As stated, it is about interaction with the ebuild. Should the downstream distribution only support a particular package manager, they would of course be able to use whichever implementation-specific configuration they like.

> As such, we
> either leave it as a Portage-specific thing, or impose a huge number of
> restrictions on it so that it isn't Portage-specific.
>
Since your premise is false so is your conclusion. You also appear to be unaware that pkgcore supports bashrc, so this is not portage-specific at all.

Further, you again appear to misunderstand the specification process: for system or implementation-specific things, most specifications allow undefined, or implementation-specific, behaviour within a defined scope. The bashrc is such, for BASH ebuilds.

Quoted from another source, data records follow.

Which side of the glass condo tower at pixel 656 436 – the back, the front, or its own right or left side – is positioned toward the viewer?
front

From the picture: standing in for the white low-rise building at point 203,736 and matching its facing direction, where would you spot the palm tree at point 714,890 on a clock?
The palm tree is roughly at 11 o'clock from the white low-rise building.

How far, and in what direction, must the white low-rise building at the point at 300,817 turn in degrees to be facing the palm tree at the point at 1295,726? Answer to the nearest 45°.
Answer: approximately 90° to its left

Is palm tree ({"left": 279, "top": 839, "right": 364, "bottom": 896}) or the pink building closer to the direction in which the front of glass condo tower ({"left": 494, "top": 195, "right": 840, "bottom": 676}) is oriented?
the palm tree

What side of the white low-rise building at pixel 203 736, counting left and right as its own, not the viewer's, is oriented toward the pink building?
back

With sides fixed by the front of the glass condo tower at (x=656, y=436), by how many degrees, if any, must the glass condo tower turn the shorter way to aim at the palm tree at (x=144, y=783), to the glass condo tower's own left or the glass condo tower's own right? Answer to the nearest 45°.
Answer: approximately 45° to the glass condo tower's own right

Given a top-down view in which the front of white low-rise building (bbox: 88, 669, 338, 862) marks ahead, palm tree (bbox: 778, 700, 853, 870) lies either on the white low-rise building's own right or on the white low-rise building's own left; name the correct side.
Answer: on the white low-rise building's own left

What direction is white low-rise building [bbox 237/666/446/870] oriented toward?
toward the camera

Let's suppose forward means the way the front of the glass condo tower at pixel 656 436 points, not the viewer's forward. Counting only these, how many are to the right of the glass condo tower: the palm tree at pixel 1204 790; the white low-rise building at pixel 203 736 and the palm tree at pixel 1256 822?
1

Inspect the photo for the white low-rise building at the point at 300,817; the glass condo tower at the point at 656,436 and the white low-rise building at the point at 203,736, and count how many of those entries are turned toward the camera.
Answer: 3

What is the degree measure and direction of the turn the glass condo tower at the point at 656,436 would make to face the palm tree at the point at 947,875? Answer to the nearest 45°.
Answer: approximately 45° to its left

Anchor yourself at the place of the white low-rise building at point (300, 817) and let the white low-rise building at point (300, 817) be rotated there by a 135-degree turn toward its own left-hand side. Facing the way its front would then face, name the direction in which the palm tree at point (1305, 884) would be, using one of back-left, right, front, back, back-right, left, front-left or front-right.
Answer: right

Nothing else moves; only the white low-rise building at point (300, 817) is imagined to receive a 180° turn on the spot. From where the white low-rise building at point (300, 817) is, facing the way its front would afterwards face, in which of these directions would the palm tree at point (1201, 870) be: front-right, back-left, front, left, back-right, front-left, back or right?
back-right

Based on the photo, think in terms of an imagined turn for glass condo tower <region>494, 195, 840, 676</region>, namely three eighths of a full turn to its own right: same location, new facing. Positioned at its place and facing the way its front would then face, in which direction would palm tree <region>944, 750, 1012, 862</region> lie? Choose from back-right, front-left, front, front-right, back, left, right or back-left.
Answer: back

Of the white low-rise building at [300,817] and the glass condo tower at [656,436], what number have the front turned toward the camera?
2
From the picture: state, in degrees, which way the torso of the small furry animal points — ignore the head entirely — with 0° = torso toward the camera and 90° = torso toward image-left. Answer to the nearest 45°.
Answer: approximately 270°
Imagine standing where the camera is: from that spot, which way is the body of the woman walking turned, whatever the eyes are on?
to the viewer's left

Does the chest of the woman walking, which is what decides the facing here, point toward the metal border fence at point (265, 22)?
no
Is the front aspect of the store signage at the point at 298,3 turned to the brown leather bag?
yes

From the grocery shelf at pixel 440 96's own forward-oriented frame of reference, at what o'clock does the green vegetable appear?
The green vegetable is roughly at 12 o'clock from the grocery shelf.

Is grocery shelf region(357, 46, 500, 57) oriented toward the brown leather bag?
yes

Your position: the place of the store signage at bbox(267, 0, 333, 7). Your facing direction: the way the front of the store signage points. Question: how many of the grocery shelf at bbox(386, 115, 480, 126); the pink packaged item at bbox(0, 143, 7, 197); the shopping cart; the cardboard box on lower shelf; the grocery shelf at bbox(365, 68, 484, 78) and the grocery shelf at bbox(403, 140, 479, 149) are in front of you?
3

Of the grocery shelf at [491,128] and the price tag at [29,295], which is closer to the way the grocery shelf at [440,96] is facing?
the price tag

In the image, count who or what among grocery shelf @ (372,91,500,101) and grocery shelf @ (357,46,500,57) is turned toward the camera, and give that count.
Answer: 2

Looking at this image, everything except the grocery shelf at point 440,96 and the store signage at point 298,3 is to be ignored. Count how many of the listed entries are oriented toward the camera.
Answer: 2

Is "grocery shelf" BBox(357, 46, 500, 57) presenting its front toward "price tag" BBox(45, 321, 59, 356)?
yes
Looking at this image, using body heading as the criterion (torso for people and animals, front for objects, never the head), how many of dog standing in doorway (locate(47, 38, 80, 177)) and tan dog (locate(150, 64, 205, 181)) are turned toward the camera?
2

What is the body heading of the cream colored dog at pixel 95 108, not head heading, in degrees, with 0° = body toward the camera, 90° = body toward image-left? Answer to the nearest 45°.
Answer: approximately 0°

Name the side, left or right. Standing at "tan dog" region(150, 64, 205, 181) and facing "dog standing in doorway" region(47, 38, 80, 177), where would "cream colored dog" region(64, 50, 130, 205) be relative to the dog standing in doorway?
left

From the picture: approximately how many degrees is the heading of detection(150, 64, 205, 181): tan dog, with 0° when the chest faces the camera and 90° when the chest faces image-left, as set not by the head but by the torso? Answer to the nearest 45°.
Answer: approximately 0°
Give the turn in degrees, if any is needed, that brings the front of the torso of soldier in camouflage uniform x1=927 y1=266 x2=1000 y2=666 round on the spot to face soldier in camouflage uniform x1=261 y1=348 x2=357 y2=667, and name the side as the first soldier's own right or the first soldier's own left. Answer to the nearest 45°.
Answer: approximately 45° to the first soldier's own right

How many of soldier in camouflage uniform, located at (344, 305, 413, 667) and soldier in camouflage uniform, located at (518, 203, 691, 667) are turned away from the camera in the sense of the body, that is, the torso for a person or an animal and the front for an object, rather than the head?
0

Additionally, most specifications allow extensions via MAY. I fail to see the utility in not providing this, but I would be willing to accept this as an extension, if you feel unable or unwilling to implement it in Paludis. I am unaware of how Gentoo developers collectively feel, of course.

It is not the specification's place to limit what the users can do: only to make sure that they know what they can expect, and are aware when they step outside of specified behaviour.
 
> Configuration's deliberately left to the package manager to decide upon.
>
Indeed; there is a case however for a Gentoo arch, or a downstream distribution, or an overlay provider, to customise what happens during the ebuild process. Specifying a minimal configuration hook in the form of bashrc has utility, or it would never have been implemented, nor would a Gentoo developer have filed this bug.

I note in passing that the utility is undefined and potentially unbounded, so focussing solely on the one configuration item so far raised, will not suffice to answer the wider point. (I assume you now understand what that is, as I have explained it twice. Should you not understand, please tell me, along with which parts cause confusion, and how, and I shall clarify further.)

> > This would enable interoperability at the admin-level

> If you'd like a specification for Portage's configuration files, feel free to
> create one, but I doubt anyone (including the Portage people, who like the
> freedom to add new configuration things whenever they want) would be interested
> in sticking to it.
> 
An interesting opinion; it adds nothing useful however, so I'll leave it there.

This is about PMS, so that downstream can have the flexibility they require in portage and pkgcore, as well as paludis should it choose to implement the extension (if the consensus is that this should be an extension and not simply part of the base spec.)
Comment 7 David Leverton 2009-06-10 18:16:06 UTC
(In reply to comment #6)
> [...]

The point here is that if profile.bashrc is specified in PMS, then all package managers will be expected to run it.  (I suppose it could say that it's optional, but it seems fairly pointless to mention it at all if it doesn't make any requirement.)  If all package managers are expected to run it, then it must only contain code that will work in all package managers (at least in main-tree profiles - no-one cares if you violate the spec in your own private profile).

The question in this bug is: should we require all package managers to run profile.bashrc, and limit its contents accordingly?  Or should we make it Portage-only (apparently the pkgcore developers either don't expect people to add Portage-specific things or don't care) and allow people to add code that only works in Portage?
Comment 8 Ciaran McCreesh 2009-06-10 18:25:20 UTC
The question is more why Ranjit thinks that using the tree's profile.bashrc is the best way for administrators to execute code on user systems, especially since your package manager of choice already provides a separate global bashrc in the same place as all the other global administrator-supplied configuration for doing just what he describes.